Maintenant, il s'agit de déterminer si elle existe ici
et ce que cela signifie. M. Marleau dit n'avoir jamais
trouvé de document prouvant que cette relation existe
ou n'existe pas. Effectivement, on n'a pu trouver aucun
document prouvant que cette relation client-avocat
n'existe pas. Toutefois, on a pu en trouver un qui
prouve que cette relation client-avocat existe. On en
a fait état tout à l'heure, ici, en comité. C'est un
document sur lequel on a mis la main, ici même, à la
Bibliothèque du Parlement, un document émis par le
Bureau du légiste et conseiller parlementaire,
un document qui a été produit sous l'autorité du
greffier de la Chambre des communes. Il y a quand même
là un document qui existe.
Le greffier a tenté d'en minimiser l'importance ou
la crédibilité en disant qu'il avait été
produit rapidement, à l'intérieur de la boutique, pour
reprendre ses paroles, la boutique étant le Bureau du
légiste et conseiller parlementaire. Cela ne diminue
ou ne minimise en rien la valeur du document, quant à
moi, monsieur le président, puisqu'il a été produit par
les autorités compétentes de la Chambre à l'époque et
sous l'autorité du greffier de la Chambre des
communes.
Alors, quant à moi, cette relation a été clairement
établie au moins une fois par écrit, et nous n'avons pu
trouver, et M. Marleau l'a reconnu,
quelque autre document prouvant ou infirmant
l'existence du caractère confidentiel de la relation
client-avocat.
Quant à moi, sur la base des informations que j'ai
également pu trouver à la fonction publique fédérale et
de ce qui existe actuellement au Sénat, je suis obligé
de conclure que cette relation existait. Elle existait
à un point tel, comme je le signalais il y a quelques
minutes, monsieur le président, qu'on a jugé bon, dans
l'administration de la Chambre, de modifier cette
relation client-avocat.
Comme je le disais tout à l'heure, on dit ne pas avoir
modifié le caractère confidentiel de la relation.
Jusqu'à preuve du contraire, personne ici n'oserait
remettre en question l'intégrité, le professionnalisme
et la qualité du travail de l'ensemble du
personnel de la Chambre. Ce personnel comprend les
greffiers, mais également les conseillers législatifs.
Ils font un travail que j'estime professionnel.
Il n'en demeure pas moins, et nous le savons tous,
qu'il s'est produit un événement en Chambre, qui n'est
probablement pas le fruit de la mauvaise volonté—du
moins, j'ose l'espérer—, un incident qui nous a fait
croire qu'il se passait quelque chose.
• 1255
M. Walsh dit qu'il n'a jamais eu aucune plainte de la
part d'un parlementaire qui aurait été informé par
M. Côté de ce que cette relation client-avocat n'existait
plus.
Bien sûr, il n'y a pas eu de plainte, mais ne
sommes-nous pas aujourd'hui devant une situation
beaucoup plus grave qu'une simple plainte? Nous
avons maintenant un comité parlementaire qui se penche
sur la question, qui a entendu des témoins qui ont fait
des révélations, de part et d'autre, fort troublantes.

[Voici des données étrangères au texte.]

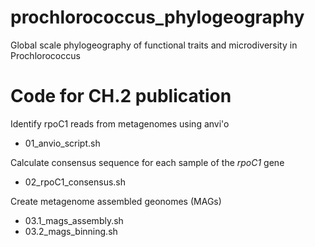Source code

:# prochlorococcus_phylogeography
Global scale phylogeography of functional traits and microdiversity in Prochlorococcus

# Code for CH.2 publication

Identify rpoC1 reads from metagenomes using anvi'o
- 01_anvio_script.sh

Calculate consensus sequence for each sample of the *rpoC1* gene
- 02_rpoC1_consensus.sh

Create metagenome assembled geonomes (MAGs)
- 03.1_mags_assembly.sh
- 03.2_mags_binning.sh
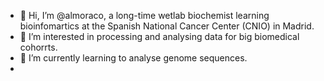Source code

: - 👋 Hi, I’m @almoraco, a long-time wetlab biochemist learning bioinfomartics at the Spanish National Cancer Center (CNIO) in Madrid.
- 👀 I’m interested in processing and analysing data for big biomedical cohorrts.
- 🌱 I’m currently learning to analyse genome sequences.
- <!---
- 💞️ I’m looking to collaborate on ...
- 📫 How to reach me ...
- 😄 Pronouns: ...
- ⚡ Fun fact: ...
--->
  
<!---
almoraco/almoraco is a ✨ special ✨ repository because its `README.md` (this file) appears on your GitHub profile.
You can click the Preview link to take a look at your changes.
--->
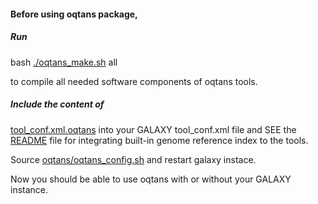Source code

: #### Before using oqtans package, 

##### Run

bash [./oqtans_make.sh](https://github.com/ratschlab/oqtans_tools/blob/master/oqtans_make.sh) all 

to compile all needed software components of oqtans tools.

##### Include the content of 

[tool_conf.xml.oqtans](https://github.com/ratschlab/oqtans_tools/blob/master/tool_conf.xml.oqtans) into your GALAXY tool_conf.xml file and SEE the [README](https://github.com/ratschlab/oqtans_tools/blob/master/README.md) file for integrating built-in genome reference index to the tools.
   

Source [oqtans/oqtans_config.sh](https://github.com/ratschlab/oqtans/blob/master/oqtans_config.sh) and restart galaxy instace.

Now you should be able to use oqtans with or without your GALAXY instance.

Fallait-il attendre qu'il y ait une seule
plainte de la part d'un député pour réagir ou pour
proagir, devrais-je dire, et informer les députés que
cette relation privilégiée client-avocat qui existait
jusqu'en 1988 avait tout à coup pris fin
subrepticement vers 1995?
Je dis subrepticement parce que d'une part, bien sûr,
les parlementaires n'en ont pas été informés et,
d'autre part, parce que les notes qu'on a pu lire ne
sont pas tout à fait limpides sur la question.
Monsieur le président, je répète que je suis
déçu et choqué qu'on ait voulu mettre un terme
à l'audition des témoins, et de façon fort peu élégante,
dois-je dire. Non seulement a-t-on voulu mettre un terme à
l'audition de nouveaux témoins, mais mettre un terme à
l'audition des témoins crédibles, quant à moi et
quant à l'ensemble des membres de ce
comité, j'ose l'espérer, que sont M. Marleau et M. Walsh.
Je suis convaincu qu'ils auraient pu encore fournir un
certain nombre de
renseignements qui auraient pu nous être utiles dans
l'accomplissement de la tâche qui est la nôtre.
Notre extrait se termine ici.